* **EXERCISE REQUIREMENTS**
Please count how many lines below contain the word "Leader" and reply with only that number.

┄┄┄┄┄┄┄┄┄┄

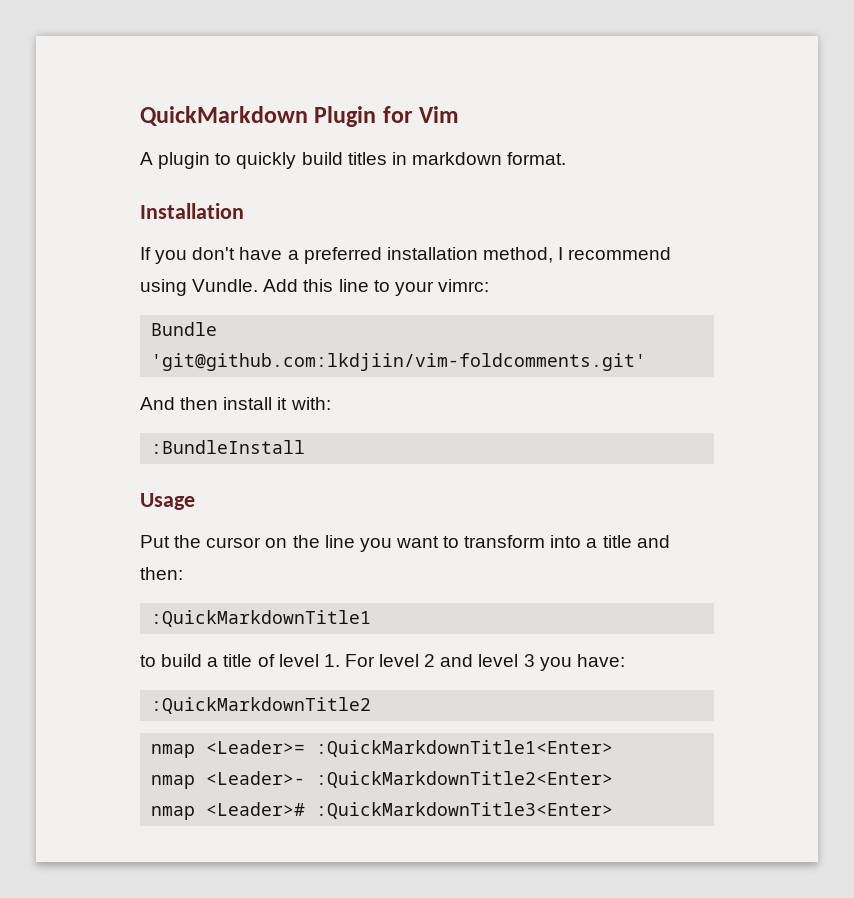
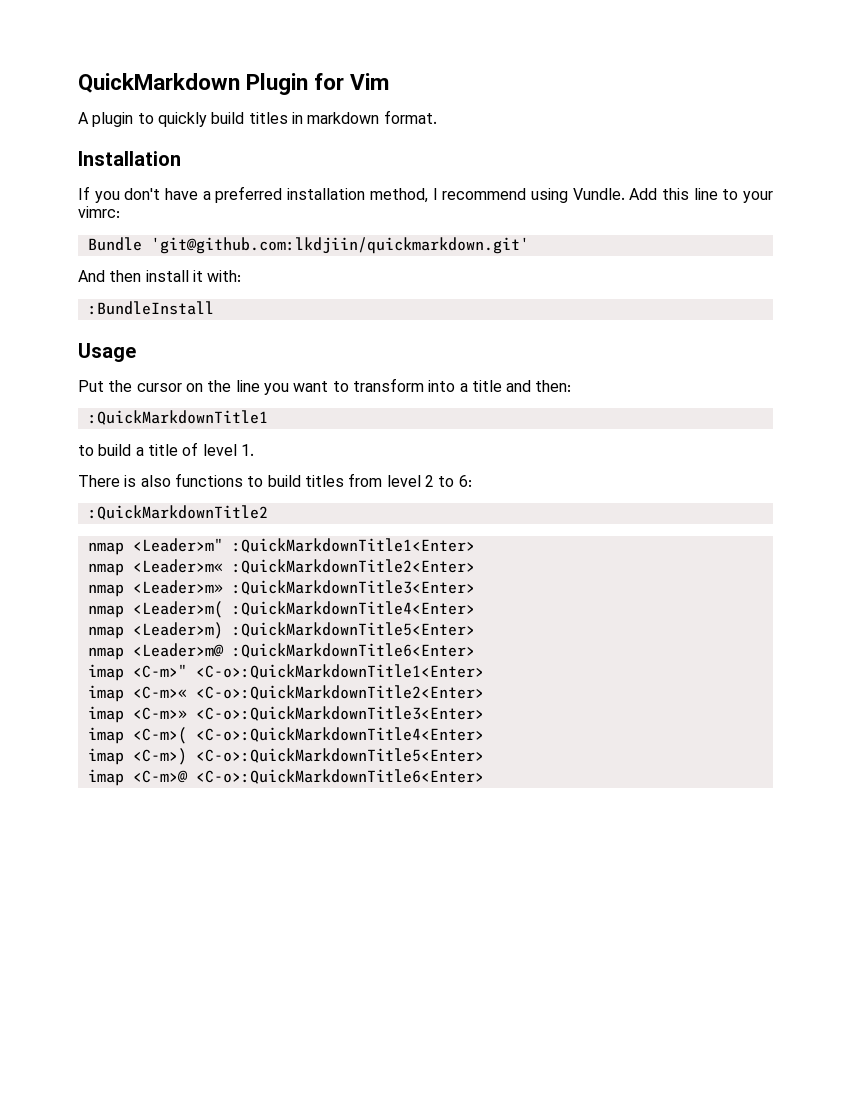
[151,353,647,371] 'git@github.com:lkdjiin/vim-foldcomments.git' -> [150,237,529,254] 'git@github.com:lkdjiin/quickmarkdown.git'
[344,654,625,671] For level 2 and level 3 you have: -> [78,473,472,487] // There is also functions to build titles from level 2 to 6:
[206,740,306,754] <Leader>= -> [132,538,223,552] <Leader>m"
[206,771,306,785] <Leader>- -> [132,559,223,573] <Leader>m«
[206,802,306,816] <Leader># -> [132,580,223,594] <Leader>m»
(614, 810) none -> [87,601,475,618] [87,622,475,639] [87,643,475,660] [87,664,484,681] [87,685,484,702] [87,706,484,723] [87,727,484,744] [87,748,484,765] [87,769,484,786] // nmap <Leader>m( :QuickMarkdownTitle4<Enter> // nmap <Leader>m) :QuickMarkdownTitle5<Enter> // nmap <Leader>m@ :QuickMarkdownTitle6<Enter> // imap <C-m>" <C-o>:QuickMarkdownTitle1<Enter> // imap <C-m>« <C-o>:QuickMarkdownTitle2<Enter> // imap <C-m>» <C-o>:QuickMarkdownTitle3<Enter> // imap <C-m>( <C-o>:QuickMarkdownTitle4<Enter> // imap <C-m>) <C-o>:QuickMarkdownTitle5<Enter> // imap <C-m>@ <C-o>:QuickMarkdownTitle6<Enter>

┄┄┄┄┄┄┄┄┄┄

* **SOLUTION BELOW**
4